## RECORD EXTRACTS:
....

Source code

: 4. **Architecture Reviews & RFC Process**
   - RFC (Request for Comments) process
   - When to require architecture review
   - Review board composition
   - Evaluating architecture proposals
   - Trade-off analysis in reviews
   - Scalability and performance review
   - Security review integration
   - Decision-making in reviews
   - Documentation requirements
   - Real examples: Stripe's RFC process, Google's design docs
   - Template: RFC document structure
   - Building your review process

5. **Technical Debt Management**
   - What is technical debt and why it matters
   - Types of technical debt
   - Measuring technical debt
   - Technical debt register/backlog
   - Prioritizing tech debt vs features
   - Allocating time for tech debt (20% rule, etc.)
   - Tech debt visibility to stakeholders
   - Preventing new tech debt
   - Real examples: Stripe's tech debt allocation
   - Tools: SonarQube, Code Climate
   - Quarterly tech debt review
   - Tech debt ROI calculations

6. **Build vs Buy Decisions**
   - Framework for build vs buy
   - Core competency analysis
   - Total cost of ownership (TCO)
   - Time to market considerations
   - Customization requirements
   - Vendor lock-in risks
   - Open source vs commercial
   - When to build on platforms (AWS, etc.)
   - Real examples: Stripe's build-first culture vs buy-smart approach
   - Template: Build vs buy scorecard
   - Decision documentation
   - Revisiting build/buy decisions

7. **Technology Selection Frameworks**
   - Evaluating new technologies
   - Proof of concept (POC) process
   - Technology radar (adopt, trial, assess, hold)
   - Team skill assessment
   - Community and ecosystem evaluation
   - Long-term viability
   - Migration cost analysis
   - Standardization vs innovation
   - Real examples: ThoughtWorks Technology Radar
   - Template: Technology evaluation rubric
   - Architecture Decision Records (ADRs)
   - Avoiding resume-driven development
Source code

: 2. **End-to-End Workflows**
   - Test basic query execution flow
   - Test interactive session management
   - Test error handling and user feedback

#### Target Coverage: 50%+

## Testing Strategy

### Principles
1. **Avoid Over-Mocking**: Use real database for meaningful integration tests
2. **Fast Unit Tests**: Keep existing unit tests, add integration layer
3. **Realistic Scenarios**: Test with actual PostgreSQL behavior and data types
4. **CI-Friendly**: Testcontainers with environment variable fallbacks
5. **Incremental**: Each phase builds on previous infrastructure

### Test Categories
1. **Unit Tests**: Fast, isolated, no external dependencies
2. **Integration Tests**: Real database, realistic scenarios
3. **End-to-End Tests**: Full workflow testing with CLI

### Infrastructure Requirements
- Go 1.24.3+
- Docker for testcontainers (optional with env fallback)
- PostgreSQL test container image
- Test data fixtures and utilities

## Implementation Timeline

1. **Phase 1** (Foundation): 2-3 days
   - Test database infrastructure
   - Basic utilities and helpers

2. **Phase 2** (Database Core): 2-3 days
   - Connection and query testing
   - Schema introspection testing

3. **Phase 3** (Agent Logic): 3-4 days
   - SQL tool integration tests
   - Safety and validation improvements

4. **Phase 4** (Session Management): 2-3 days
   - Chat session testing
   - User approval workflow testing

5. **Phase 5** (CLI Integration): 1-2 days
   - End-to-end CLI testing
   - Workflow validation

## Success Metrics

....

## TASK:
After locating the line with "- Preventing new tech debt" above, return that line and every later line through the one with "- Framework for build vs buy", word for word and with nothing else.

## OUTPUT OF THE TASK:
   - Preventing new tech debt
   - Real examples: Stripe's tech debt allocation
   - Tools: SonarQube, Code Climate
   - Quarterly tech debt review
   - Tech debt ROI calculations

6. **Build vs Buy Decisions**
   - Framework for build vs buy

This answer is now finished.